Relevancy can be based on credibility, especially around an influential resource such as Wikipedia which uses the resources of an army of community volunteers to collectively manage the process in real-time.

[Slide – Wikipedia: February 22 ChCh Earthquake wiki page created 27 minutes after the quake struck; over 400 edits within the first 24 hours]

[Slide – Wikipedia: February 22 ChCh Earthquake wiki page stats: Day 1: >28K pageviews; Day 2: > 37K pageviews]


Page 1 of Google is the gateway to most of our need-to-know now information – make it your mission to understand how Google search functions and make it work to your advantage.

[Slide – Google page 1 results on the day of the quake for the search term ‘christchurch earthquake’ (]

You will need to make your online communications findable according to community protocols over which you have little or no say.

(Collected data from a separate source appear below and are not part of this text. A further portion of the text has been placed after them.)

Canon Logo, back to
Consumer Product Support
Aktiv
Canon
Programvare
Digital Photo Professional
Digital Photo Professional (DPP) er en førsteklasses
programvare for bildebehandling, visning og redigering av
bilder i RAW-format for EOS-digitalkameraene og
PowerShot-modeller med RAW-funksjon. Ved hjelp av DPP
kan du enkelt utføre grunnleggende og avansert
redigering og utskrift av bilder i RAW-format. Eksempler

The use of community generated hash-tags as isolating or filtering mechanisms has become commonplace.

[Slide] – Twitter volume per hour associated with the hashtag #eqnz: peaks at 7.5K per hour in the first few hours.

[Slide] – Twitter keyword volumes associated with #eqnz within the first 24 hours: death, trapped, fire, damage, aftershock.

[Slide] – Twitter keyword volumes associated with #eqnz between days 2-3: water, power, accommodation, petrol, health.


[Slide – sharing icons: Tweet, Facebook Like, Linked Share, Google +1, RSS and embed code.]

These icons represent the real power of the social web – the ability to quickly pass on or share online multimedia content at the click of a button. These content referral mechanisms are doubly powerful because they have inherent credibility – its content from somebody within your own community – your pre-existing friends, followers or connections. Peer referrals.

All points across the social web, including organisational websites, can and should offer this share functionality. To not do so makes it difficult for people to help, without being asked, to get your communications out to where they need to go, and fast.

It makes absolutely no sense to publish to the web today without some form of syndication or share functionality in place.

Once you get familiar with these tools, you can potentially offer extended services such as aggregating other people’s content; your roll can become that of a conduit – an informational hub offering your own relevant multimedia, real-time content as well as the most relevant third party social content from across the web. And just maybe your website will become a preferred place to hang out.

[Slide – Twitter aggregation based on different agency feeds]

[Slide – NZ Earthquake Twitter channel aggregating all associated NZ agency Twitter channels]


I know things are moving fast, but when you hear talk about matters related to the web or Google, or websites, or any ‘flavour of the day’ social media, then in terms of content, consider this: they are just simple and low cost tools to get your content, your ideas, your positions, your mission critical information, published and distributed through the web. Without relevant content and the online community connections forged through that content, they are useless as publishing tools.

Once your content is published online – and if it passes the relevancy and findability tests – it can travel to any person in any part of the world with an internet connection, and in seconds, where it can be copied endlessly, shared, remixed, repurposed, tagged, searched and archived forever.

Relevant, great content is not king, it’s the Emperor. Thank-you.